О существах, населявших мой сон, помню лишь, что у них не имелось никакой отчетливой формы: они были гигантских размеров и обладали отростками, по природе своей напоминавшими щупальца, но существа на них умели перемещаться, а также хватать и удерживать ими что-либо. Отростки могли втягиваться в одном месте и возникать в другом. Существа обитали в монолитных постройках, и многие пребывали там без движения, словно бы во сне, а им прислуживали существа-зародыши — значительно меньших габаритов, но сходной структуры, особенно в том, что касалось изменения формы. Были они кошмарного грибного цвета, не похожего на оттенок плоти вообще, — он напоминал окраску многих построек, — и временами эти твари претерпевали чудовищные телесные превращения, будто бы пародируя криволинейные архитектурные формы, коими изобиловал этот мир сна.
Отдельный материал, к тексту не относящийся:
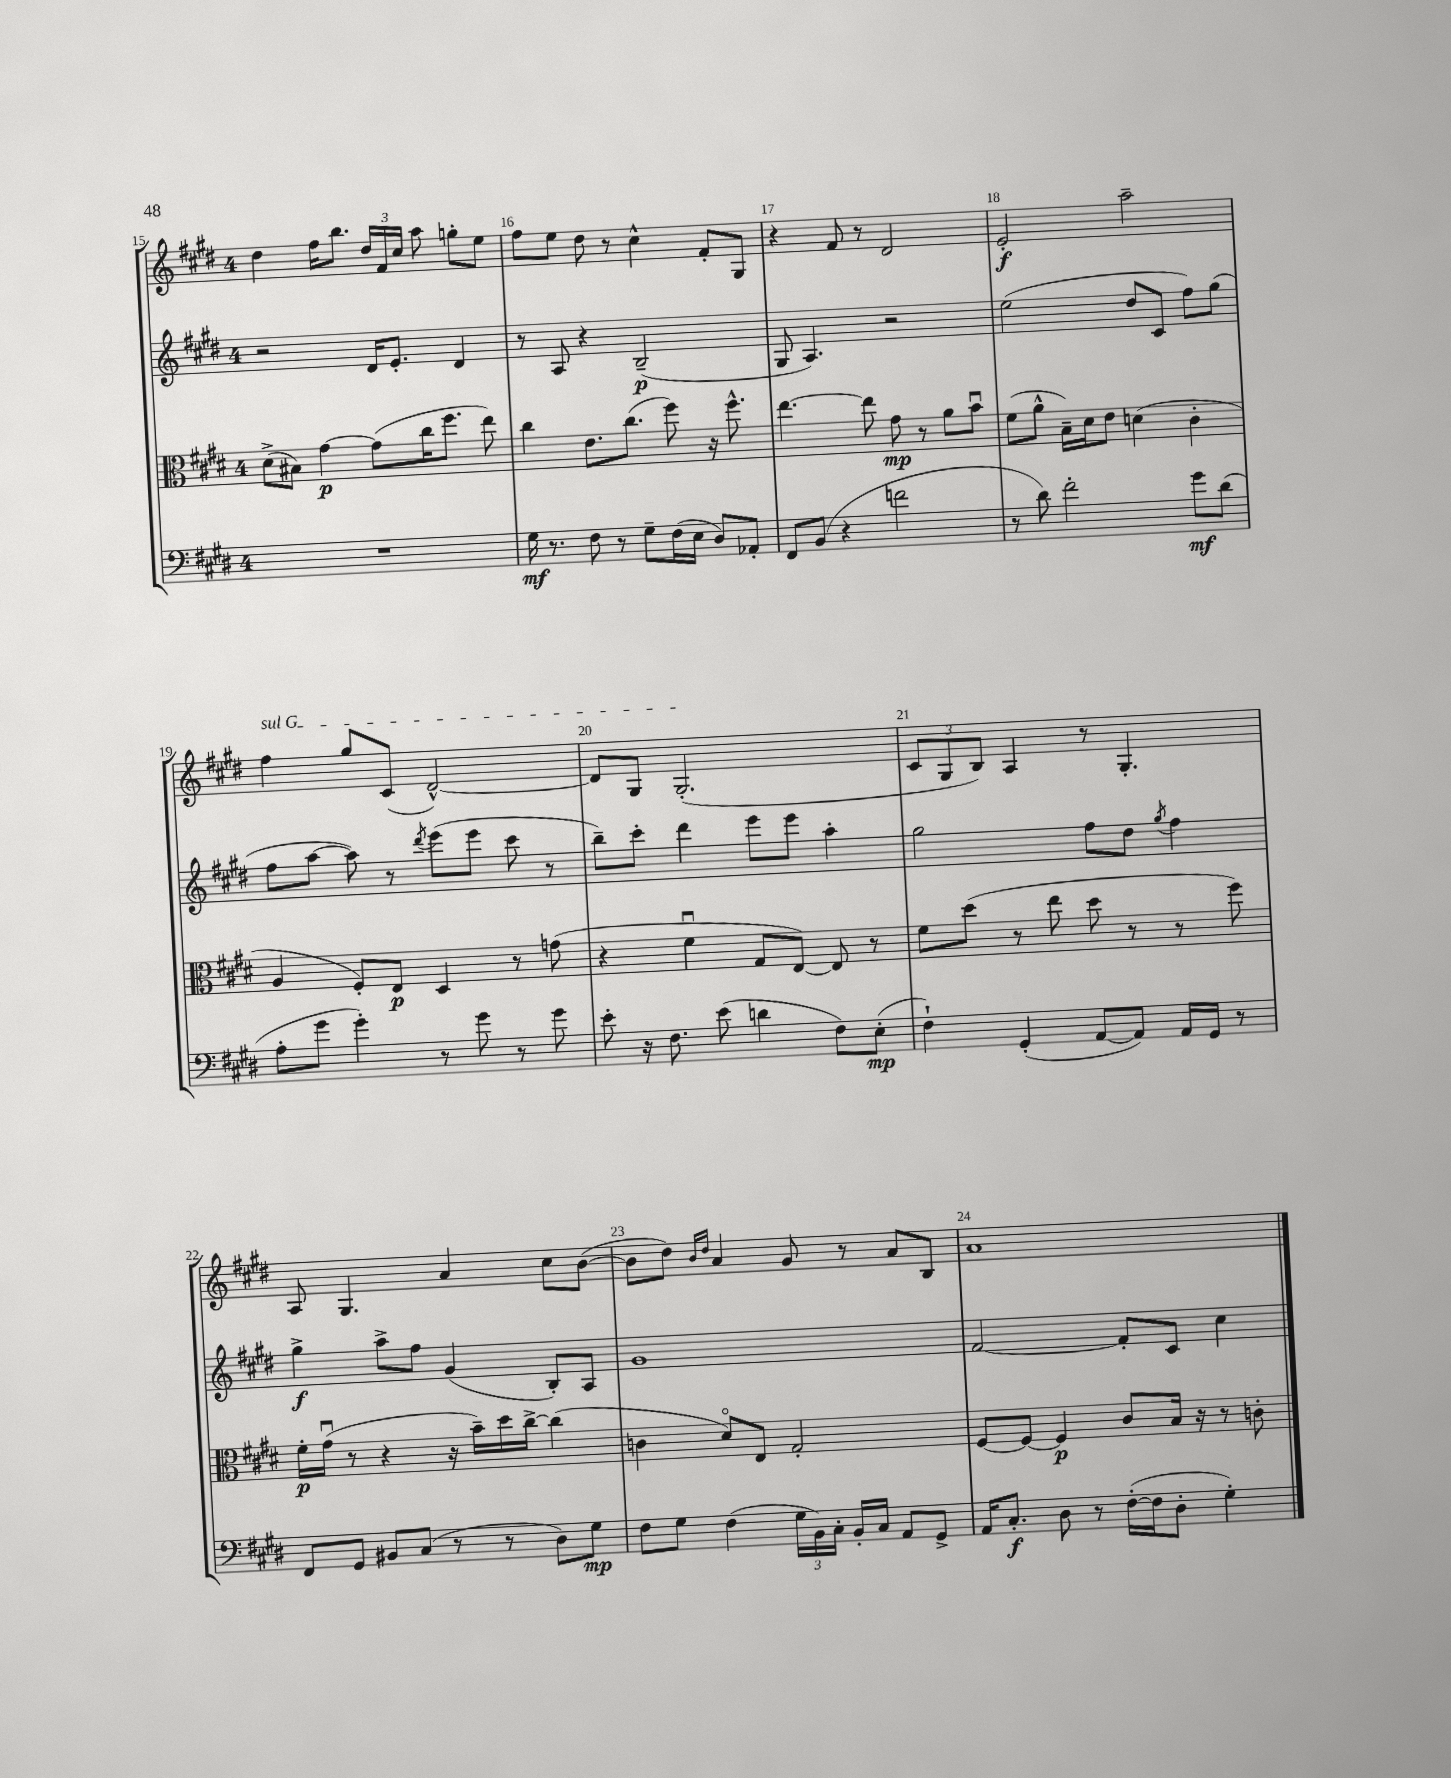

**kern	**kern	**kern	**kern
*staff4	*staff3	*staff2	*staff1
*clefF4	*clefC3	*clefG2	*clefG2
*k[f#c#g#d#]	*k[f#c#g#d#]	*k[f#c#g#d#]	*k[f#c#g#d#]
*M4/4	*M4/4	*M4/4	*M4/4
1r	(8d#^	2r	4dd#
.	8B#)	.	.
.	[4g#	.	16ff#
.	.	.	8.bb
.	(8g#]	16d#	24dd#
.	.	.	24f#
.	.	8.e'	.
.	.	.	24cc#
.	16cc#	.	8aa
.	8.ff#	.	.
.	.	4d#	8gg'
.	8ee)	.	8ee
=	=	=	=
16G#	4cc#	8r	8ff#
8.r	.	.	.
.	.	8A	8ee
8F#	8.e	4r	8dd#
8r	.	.	8r
.	(8.cc#	.	.
8G#~	.	(2B~	4cc#^^
(16F#	8ff#)	.	.
16E	.	.	.
8D#)	16r	.	8f#'
.	8.ff#^^	.	.
8AA-'	.	.	8G#
=	=	=	=
8FF#	[4.ee	8G#	4r
(8BB	.	4.A)	.
4r	.	.	8f#
.	8ee]	.	8r
2f	8g#	2r	2d#
.	8r	.	.
.	8a	.	.
.	8bu	.	.
=	=	=	=
8r	(8f#	(2ee	2e'
8d#)	8a^^	.	.
2f#'	16B~)	.	.
.	16d#	.	.
.	8e	.	.
.	(4d	8dd#	2aa~
.	.	8c#	.
8g#	4c#'	8ff#)	.
(8d#	.	(8gg#	.
=	=	=	=
8A'	4A	8ff#	4ff#
8g#	.	[8aa	.
4g#')	8F#')	8aa])	8gg#
.	8E	8r	(8c#
.	.	8qddd#	.
8r	4D#	(8eee	[2d#^^)
8g#	.	8eee	.
8r	8r	8ccc#	.
8g#	(8g	8r	.
=	=	=	=
8e'	4r	8bb~)	8d#]
16r	.	8ccc#'	8G#
8.F#	.	.	.
.	4f#u	4ddd#	(2.G#'
(8e	.	.	.
4d	8G#	8eee	.
.	[8E)	8eee	.
8F#)	8E]	4aa'	.
(8E'	8r	.	.
=	=	=	=
4F#`)	8f#	2gg#	12c#
.	.	.	12G#
.	(8dd#	.	.
.	.	.	12B)
(4GG#'	8r	.	4A
.	8ee	.	.
[8AA	8dd#	8ff#	8r
8AA])	8r	8dd#	4.G#'
.	.	8qgg#	.
16AA	8r	4ff#	.
16GG#	.	.	.
8r	8ff#)	.	.
=	=	=	=
8FF#	16f#'	4gg#^	8A
.	(16g#u	.	.
8GG#	8r	.	4.G#
8BB#	4r	8aa^	.
(8C#	.	8ff#	.
8r	16r	(4g#	4a
.	16b~)	.	.
8r	16dd#	.	.
.	[16cc#^	.	.
8D#)	(4cc#]	8B')	8cc#
8G#	.	8A	([8b
=	=	=	=
8F#	4c	1g#	8b]
8G#	.	.	8dd#)
.	.	.	16qqb
.	.	.	16qqdd#
(4F#	8d#o)	.	4a
.	8E	.	.
24G#	2G#'	.	8g#
24BB)	.	.	.
24C#'	.	.	.
16BB'	.	.	8r
16C#	.	.	.
8AA	.	.	8a
8GG#^	.	.	8B
=	=	=	=
16AA	[8F#	[2f#	1a
8.C#'	.	.	.
.	8F#_	.	.
8D#	4F#]	.	.
8r	.	.	.
([16F#'	8c#	8f#']	.
16F#]	.	.	.
8D#'	16B	8c#	.
.	16r	.	.
4G#')	8r	4cc#	.
.	8c'	.	.
==	==	==	==
*-	*-	*-	*-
Странное дело, пение и плач козодоев не стихали — они как бы ткали это виденье, но звучали в некой перспективе, подымаясь и опадая фоном, как бы где-то вдалеке. Более того, казалось, что и сам я существую в этом странном мире, но в ином виде — будто сам прислуживаю одному из Великих, что возлежали там, вхожу в страшную тьму чужих лесов, убиваю зверей и вскрываю им вены, чтобы Великие могли кормиться и расти в каких-то других измерениях, отличных от этого жуткого мира.
Сколько длилась греза, сказать не могу. Я проспал всю ночь, однако, проснувшись, чувствовал себя как никогда усталым — будто почти всю ночь работал и задремал лишь под утро. Я еле дотащился до кухни, поджарил яичницу с беконом и без аппетита поел. Но завтрак и несколько чашек черного кофе вдохнули в меня новую жизнь, и я встал из-за стола освеженным.
Когда я вышел за дровами, зазвонил телефон. Звонили Хокам, но я поспешил внутрь послушать.
Голос Хестер Хатчинс я узнал сразу, поскольку привык к ее безостановочному говору:
— …И впрямь говорят, убили шесть или семь лучших коров у него в стаде, так мистер Осборн сказал. Они как раз на том южном пастбище были, что ближе всего к участку Хэрропа. Бог знает, сколько б еще поубивали, да все стадо кинулось прочь, сшибло ограду — да в хлев. Вот тут-то работник осборновский, Энди Бакстер, и пошел на пастбище с фонарем да увидел их. Совсем как коровы Кори да бедняжка Берт Джайлз — горла разорваны, измочалены все, бедные скотинки, так что смотреть страшно! Бог знает, что бродит по нашему распадку, Винни, но что-то нужно делать, или нас всех так поубивают. Я-то знала, что козодои кричат по чью-то душу — вот они и взяли бедного Берта. А теперь по-прежнему кричат, и я знаю, что это значит, и ты тоже это знаешь, Винни Хок. Еще больше душ отойдет к этим козодоям, прежде чем луна снова сменится.